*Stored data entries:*

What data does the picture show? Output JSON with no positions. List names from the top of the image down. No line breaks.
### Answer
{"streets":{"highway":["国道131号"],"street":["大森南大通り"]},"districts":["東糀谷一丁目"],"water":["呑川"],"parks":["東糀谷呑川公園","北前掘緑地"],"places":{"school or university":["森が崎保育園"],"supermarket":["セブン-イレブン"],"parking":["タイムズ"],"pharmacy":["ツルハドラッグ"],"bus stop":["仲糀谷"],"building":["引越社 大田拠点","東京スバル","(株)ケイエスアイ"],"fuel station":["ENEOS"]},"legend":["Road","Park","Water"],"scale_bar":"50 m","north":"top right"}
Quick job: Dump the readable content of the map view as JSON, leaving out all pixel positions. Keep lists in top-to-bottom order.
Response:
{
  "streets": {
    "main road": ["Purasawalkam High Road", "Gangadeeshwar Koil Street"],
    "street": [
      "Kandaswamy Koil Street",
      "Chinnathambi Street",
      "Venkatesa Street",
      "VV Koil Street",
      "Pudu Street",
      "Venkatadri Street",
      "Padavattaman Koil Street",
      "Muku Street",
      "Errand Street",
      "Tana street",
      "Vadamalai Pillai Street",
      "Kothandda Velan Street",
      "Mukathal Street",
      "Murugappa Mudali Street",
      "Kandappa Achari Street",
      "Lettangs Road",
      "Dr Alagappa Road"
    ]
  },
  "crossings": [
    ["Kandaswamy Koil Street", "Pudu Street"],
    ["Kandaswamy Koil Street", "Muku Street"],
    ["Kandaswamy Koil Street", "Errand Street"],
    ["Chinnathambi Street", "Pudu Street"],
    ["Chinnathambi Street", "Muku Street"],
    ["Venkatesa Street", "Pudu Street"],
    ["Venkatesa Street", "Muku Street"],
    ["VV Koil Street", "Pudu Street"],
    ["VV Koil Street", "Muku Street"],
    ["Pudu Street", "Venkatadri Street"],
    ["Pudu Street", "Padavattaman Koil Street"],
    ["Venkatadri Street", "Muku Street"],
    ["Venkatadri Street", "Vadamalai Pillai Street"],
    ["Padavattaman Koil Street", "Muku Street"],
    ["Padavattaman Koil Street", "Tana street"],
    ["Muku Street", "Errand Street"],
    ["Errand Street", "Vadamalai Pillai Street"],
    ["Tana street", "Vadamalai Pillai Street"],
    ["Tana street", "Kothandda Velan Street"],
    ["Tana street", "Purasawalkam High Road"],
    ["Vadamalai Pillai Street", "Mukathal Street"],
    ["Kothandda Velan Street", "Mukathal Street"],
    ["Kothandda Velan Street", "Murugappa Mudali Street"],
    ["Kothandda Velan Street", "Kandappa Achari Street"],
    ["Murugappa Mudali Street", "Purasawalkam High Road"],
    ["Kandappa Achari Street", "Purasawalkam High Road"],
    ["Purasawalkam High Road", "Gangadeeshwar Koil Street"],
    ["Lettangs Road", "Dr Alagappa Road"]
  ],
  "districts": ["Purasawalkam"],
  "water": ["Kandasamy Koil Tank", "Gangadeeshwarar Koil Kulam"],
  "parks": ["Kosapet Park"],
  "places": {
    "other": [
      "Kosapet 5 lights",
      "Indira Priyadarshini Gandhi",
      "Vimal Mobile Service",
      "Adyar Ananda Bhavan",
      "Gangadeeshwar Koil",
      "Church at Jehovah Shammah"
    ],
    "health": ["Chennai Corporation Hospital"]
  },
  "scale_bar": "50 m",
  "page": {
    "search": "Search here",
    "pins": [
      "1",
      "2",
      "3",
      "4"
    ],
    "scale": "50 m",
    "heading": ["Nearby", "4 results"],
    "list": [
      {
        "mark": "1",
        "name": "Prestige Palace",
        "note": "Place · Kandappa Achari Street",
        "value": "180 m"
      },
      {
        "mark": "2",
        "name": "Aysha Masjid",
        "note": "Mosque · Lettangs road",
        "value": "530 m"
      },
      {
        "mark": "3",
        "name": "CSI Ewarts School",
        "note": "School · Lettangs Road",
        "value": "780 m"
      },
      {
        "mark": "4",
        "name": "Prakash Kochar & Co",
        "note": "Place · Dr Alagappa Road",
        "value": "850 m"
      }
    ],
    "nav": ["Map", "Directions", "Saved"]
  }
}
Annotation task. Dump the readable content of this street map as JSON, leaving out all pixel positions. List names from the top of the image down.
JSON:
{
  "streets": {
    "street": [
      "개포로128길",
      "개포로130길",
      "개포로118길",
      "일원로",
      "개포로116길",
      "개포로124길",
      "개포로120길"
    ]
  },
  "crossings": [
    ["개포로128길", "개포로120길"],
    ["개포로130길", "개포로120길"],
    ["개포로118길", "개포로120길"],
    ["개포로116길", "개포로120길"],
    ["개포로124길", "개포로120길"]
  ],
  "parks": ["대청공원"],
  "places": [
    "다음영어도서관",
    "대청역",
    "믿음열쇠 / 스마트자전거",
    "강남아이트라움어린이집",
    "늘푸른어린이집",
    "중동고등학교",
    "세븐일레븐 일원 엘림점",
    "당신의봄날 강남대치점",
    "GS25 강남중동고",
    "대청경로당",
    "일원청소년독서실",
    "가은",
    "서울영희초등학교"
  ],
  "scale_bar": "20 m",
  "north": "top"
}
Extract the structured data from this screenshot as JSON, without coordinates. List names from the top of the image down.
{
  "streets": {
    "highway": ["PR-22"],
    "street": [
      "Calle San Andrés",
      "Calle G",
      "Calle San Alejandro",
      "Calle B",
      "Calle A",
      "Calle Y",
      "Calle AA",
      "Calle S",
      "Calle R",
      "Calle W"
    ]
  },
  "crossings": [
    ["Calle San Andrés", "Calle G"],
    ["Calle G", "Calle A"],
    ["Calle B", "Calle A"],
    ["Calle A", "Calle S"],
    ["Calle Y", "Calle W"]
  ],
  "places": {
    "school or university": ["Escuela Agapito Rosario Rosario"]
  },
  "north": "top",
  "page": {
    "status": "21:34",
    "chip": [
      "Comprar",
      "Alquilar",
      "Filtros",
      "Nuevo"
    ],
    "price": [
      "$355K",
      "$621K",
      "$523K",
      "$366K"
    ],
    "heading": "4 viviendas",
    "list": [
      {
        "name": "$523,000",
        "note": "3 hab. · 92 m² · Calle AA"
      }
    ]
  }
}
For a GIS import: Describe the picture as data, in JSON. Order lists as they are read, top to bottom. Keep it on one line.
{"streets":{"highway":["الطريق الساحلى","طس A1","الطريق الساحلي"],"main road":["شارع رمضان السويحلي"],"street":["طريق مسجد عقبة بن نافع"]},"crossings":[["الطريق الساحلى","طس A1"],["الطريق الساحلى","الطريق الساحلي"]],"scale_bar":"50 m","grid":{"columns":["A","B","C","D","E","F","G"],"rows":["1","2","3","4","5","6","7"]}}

*Exercise:* Each line holding "Chinnathambi" in the records should be copied out.

*Exercise answer:*
      "Chinnathambi Street",
    ["Chinnathambi Street", "Pudu Street"],
    ["Chinnathambi Street", "Muku Street"],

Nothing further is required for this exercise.